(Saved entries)

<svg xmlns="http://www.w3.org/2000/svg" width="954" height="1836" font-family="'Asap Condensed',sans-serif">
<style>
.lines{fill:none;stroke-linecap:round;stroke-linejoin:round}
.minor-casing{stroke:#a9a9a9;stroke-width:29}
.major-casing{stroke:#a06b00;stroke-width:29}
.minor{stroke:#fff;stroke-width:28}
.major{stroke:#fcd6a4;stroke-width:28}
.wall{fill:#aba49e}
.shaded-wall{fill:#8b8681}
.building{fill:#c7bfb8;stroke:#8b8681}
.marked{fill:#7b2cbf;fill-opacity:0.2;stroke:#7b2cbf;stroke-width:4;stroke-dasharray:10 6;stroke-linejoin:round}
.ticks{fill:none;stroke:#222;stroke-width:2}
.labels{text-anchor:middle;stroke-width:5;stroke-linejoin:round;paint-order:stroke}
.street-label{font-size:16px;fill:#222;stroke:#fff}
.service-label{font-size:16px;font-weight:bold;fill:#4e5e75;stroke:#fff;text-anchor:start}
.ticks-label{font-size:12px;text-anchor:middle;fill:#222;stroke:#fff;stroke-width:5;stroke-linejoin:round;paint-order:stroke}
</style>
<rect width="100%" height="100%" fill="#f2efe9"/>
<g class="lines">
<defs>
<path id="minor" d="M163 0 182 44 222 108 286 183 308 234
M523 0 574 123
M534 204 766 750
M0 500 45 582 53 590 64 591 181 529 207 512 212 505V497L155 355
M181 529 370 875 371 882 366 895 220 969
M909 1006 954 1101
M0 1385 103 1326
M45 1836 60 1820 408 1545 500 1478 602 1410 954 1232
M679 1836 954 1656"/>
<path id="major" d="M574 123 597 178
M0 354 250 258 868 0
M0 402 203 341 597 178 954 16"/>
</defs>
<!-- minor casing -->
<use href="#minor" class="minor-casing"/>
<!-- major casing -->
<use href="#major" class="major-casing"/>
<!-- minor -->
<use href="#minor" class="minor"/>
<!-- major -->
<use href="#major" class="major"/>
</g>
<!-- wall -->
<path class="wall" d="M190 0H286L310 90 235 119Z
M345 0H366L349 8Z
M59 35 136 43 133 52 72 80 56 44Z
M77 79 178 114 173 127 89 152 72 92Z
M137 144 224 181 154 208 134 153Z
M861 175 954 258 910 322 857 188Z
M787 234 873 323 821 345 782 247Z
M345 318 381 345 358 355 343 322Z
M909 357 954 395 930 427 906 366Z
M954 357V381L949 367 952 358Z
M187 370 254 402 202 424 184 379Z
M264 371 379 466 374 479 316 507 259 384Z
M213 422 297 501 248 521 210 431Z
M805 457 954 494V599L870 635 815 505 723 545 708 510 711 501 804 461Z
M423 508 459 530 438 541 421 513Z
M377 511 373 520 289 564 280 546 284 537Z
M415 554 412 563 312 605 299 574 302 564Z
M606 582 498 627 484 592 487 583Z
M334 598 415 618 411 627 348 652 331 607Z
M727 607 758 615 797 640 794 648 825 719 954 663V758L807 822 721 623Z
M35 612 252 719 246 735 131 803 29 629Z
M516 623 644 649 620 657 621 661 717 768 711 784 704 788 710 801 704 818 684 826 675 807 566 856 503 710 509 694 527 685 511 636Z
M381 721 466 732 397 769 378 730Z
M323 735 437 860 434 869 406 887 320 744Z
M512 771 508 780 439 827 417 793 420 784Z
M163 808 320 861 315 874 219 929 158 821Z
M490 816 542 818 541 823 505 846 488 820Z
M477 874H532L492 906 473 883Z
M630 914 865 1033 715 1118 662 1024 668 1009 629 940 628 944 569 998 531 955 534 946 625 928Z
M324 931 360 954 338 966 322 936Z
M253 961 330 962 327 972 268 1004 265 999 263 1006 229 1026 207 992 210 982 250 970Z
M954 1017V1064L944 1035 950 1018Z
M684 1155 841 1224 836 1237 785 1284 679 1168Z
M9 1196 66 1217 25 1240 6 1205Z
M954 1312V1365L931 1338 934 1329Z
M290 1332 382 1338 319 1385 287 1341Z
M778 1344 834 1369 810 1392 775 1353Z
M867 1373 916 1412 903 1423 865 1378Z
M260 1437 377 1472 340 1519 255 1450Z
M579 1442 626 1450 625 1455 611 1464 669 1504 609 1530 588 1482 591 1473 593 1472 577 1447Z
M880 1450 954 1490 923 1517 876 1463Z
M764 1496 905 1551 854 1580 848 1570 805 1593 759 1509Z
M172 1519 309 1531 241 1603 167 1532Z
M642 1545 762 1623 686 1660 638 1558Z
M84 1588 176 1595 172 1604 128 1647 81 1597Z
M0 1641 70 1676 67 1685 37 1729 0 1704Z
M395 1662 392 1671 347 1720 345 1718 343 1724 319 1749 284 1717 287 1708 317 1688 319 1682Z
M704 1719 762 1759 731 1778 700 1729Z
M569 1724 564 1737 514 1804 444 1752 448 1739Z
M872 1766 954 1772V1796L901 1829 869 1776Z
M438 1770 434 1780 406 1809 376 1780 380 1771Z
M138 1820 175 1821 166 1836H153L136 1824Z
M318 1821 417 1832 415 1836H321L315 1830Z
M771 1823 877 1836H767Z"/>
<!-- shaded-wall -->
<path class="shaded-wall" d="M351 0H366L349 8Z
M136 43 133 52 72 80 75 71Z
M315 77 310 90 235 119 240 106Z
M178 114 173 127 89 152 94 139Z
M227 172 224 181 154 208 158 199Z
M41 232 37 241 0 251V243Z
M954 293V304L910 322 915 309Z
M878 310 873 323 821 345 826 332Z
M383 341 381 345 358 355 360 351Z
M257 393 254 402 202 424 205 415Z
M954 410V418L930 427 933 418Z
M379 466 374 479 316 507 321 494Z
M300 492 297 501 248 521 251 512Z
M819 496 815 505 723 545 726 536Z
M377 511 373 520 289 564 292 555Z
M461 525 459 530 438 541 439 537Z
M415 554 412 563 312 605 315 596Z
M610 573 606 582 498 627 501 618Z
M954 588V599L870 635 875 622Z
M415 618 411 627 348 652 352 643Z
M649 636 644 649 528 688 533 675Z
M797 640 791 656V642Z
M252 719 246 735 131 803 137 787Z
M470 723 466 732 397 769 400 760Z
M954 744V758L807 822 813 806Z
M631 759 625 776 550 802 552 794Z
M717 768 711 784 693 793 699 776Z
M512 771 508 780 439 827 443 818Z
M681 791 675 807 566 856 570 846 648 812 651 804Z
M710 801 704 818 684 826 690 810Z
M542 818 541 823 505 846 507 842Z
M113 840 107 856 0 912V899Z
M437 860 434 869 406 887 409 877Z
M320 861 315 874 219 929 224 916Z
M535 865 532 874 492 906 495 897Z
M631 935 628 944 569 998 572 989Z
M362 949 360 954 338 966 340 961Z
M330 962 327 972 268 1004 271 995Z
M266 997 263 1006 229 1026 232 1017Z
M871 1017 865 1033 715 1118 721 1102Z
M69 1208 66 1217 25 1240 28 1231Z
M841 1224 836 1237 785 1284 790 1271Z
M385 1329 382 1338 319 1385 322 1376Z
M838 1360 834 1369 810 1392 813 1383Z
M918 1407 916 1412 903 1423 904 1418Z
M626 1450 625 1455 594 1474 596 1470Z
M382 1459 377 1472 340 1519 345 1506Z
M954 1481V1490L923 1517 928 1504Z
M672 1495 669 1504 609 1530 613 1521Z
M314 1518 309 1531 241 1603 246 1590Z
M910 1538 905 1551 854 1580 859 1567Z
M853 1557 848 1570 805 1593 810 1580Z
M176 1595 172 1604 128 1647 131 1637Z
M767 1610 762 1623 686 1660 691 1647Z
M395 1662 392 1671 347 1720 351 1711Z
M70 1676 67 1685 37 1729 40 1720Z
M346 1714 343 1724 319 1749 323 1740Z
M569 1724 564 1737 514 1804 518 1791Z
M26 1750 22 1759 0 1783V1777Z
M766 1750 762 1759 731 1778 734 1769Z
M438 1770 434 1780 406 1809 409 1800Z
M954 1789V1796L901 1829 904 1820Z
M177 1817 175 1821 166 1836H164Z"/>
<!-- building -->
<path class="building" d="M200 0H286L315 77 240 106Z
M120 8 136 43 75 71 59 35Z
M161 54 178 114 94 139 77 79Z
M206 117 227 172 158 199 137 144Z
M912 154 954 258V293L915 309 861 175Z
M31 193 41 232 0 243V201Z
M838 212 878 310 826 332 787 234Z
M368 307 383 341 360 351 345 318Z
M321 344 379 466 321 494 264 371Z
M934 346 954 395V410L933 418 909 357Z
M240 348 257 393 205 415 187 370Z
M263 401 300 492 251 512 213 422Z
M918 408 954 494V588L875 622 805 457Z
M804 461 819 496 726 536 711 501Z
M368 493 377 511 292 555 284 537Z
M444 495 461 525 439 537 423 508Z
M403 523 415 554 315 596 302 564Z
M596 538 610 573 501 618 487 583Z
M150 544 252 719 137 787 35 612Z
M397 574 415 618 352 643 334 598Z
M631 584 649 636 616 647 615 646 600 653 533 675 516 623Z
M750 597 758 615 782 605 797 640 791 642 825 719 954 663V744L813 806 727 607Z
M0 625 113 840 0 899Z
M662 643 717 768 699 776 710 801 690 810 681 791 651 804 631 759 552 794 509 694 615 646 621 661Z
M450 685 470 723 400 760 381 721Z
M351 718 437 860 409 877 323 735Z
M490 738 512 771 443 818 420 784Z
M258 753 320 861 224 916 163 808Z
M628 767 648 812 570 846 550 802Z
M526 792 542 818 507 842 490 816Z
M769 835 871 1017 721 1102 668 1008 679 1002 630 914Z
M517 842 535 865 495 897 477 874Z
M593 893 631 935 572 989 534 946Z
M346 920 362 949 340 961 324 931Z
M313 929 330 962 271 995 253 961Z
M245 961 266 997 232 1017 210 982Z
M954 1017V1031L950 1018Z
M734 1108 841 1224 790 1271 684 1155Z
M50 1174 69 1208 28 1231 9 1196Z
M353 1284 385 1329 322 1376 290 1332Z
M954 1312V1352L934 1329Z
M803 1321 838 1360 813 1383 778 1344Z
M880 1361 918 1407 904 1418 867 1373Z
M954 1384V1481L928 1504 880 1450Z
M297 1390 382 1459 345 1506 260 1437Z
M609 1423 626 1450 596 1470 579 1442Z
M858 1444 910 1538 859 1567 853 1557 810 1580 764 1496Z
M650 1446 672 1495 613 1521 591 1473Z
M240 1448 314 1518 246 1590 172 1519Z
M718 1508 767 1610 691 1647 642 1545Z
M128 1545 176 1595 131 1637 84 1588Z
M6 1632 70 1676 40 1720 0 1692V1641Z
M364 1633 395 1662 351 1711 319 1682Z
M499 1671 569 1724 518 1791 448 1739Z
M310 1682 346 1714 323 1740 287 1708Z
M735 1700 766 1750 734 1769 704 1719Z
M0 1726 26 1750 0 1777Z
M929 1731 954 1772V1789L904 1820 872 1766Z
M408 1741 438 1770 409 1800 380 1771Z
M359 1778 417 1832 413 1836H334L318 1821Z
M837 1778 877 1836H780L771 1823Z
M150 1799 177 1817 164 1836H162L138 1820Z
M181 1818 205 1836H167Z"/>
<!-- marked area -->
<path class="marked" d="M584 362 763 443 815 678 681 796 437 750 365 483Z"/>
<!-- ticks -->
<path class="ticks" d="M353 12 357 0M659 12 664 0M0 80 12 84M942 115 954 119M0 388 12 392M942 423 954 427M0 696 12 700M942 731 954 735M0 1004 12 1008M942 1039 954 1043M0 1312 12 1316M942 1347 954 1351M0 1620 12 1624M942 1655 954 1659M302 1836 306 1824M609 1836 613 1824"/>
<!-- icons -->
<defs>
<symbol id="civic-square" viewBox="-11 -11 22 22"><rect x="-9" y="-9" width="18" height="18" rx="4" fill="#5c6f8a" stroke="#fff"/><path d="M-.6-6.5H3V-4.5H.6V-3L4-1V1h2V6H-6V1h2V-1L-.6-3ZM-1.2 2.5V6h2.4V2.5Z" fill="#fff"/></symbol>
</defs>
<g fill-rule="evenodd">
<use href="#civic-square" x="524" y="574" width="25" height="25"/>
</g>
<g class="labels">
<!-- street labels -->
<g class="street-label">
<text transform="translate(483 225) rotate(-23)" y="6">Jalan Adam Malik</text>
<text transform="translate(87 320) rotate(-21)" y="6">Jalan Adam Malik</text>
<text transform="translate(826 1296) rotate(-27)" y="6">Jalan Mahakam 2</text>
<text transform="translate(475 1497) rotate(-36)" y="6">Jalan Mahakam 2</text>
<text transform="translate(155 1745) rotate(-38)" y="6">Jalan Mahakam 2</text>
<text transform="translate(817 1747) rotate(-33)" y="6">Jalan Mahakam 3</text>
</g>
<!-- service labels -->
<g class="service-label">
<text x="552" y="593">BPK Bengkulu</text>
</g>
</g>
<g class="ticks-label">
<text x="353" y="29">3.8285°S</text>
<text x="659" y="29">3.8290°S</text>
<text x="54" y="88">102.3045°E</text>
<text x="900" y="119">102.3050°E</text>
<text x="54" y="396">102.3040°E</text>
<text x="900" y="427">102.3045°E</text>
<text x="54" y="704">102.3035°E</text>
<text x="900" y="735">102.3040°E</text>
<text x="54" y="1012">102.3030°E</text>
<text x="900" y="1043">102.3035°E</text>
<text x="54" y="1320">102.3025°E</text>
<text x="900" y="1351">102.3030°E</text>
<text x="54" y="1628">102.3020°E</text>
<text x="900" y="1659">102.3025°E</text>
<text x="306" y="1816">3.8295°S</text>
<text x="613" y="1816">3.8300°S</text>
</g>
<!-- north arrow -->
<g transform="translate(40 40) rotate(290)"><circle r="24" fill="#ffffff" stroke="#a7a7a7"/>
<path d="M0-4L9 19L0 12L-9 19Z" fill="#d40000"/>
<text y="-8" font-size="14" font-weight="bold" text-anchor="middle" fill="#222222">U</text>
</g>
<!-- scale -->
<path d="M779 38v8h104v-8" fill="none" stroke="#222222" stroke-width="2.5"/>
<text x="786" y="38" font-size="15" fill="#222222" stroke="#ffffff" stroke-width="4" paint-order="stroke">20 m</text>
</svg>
==
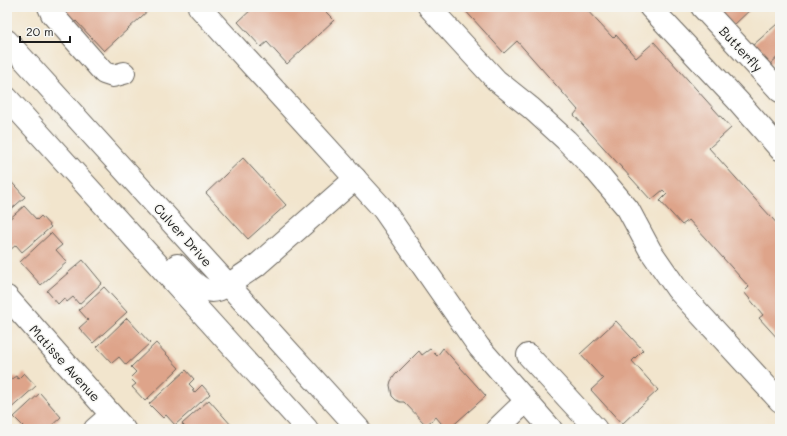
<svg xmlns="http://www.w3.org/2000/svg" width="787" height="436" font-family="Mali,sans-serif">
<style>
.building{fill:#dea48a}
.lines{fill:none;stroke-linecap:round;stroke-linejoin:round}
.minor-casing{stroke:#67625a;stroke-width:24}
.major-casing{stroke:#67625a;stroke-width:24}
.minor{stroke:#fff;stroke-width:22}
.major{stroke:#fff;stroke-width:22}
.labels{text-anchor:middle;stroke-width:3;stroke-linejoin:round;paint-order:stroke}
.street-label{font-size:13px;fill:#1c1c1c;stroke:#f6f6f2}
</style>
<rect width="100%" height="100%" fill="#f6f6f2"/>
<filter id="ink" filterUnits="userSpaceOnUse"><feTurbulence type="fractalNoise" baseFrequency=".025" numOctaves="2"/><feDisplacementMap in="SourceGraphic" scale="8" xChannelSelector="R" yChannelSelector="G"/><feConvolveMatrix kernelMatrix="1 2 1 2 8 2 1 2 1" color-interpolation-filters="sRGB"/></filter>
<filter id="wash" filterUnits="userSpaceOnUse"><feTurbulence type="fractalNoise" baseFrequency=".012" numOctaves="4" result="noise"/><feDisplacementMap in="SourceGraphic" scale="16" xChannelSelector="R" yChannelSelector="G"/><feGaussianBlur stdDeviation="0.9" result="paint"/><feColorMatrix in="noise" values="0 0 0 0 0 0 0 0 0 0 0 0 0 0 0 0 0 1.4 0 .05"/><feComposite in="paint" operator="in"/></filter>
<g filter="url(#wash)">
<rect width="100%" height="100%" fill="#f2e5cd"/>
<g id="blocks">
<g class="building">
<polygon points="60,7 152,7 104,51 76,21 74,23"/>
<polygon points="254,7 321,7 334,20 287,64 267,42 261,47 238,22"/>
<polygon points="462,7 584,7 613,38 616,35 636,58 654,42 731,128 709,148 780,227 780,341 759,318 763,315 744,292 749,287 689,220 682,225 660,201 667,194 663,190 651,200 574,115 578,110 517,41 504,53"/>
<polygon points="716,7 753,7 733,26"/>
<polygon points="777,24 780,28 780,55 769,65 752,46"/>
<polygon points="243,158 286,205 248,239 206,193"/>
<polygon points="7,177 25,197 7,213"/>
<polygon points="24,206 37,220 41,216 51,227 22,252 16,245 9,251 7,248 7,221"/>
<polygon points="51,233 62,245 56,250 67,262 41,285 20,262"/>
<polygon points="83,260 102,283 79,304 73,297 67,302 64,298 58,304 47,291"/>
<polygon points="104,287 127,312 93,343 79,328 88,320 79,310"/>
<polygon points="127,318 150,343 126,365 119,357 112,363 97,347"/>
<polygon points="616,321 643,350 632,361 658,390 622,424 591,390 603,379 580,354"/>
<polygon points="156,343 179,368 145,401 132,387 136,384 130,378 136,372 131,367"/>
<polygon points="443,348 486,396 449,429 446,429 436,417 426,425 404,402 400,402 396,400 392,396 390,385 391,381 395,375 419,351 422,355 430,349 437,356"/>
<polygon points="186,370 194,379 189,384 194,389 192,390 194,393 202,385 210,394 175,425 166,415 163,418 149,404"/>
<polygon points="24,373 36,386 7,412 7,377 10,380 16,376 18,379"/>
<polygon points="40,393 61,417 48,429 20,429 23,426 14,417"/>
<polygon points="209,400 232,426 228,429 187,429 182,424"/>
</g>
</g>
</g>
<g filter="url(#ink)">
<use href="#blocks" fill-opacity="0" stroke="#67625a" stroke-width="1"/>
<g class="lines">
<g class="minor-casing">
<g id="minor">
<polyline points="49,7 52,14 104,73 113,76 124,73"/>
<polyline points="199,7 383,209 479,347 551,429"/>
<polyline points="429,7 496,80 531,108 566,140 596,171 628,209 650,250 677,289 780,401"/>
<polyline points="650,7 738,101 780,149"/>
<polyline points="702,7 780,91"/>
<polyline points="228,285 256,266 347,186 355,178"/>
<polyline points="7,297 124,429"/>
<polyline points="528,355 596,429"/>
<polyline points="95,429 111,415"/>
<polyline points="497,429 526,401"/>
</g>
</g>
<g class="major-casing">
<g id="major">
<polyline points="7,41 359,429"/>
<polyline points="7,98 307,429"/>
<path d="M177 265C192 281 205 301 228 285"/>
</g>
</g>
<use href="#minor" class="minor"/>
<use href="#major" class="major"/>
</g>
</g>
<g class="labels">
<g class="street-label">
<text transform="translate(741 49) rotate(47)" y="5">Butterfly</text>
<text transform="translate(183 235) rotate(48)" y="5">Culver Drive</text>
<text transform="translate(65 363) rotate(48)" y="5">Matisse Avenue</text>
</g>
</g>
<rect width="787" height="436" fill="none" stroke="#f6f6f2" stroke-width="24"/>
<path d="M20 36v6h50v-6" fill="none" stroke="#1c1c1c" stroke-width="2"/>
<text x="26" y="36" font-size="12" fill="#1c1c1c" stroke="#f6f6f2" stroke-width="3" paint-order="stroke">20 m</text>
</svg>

§ **WHAT YOU WILL DO**
State the number of lines in the data above containing the string "SourceGraphic" and nothing more.

§ **RESULT OF THIS EXERCISE**
2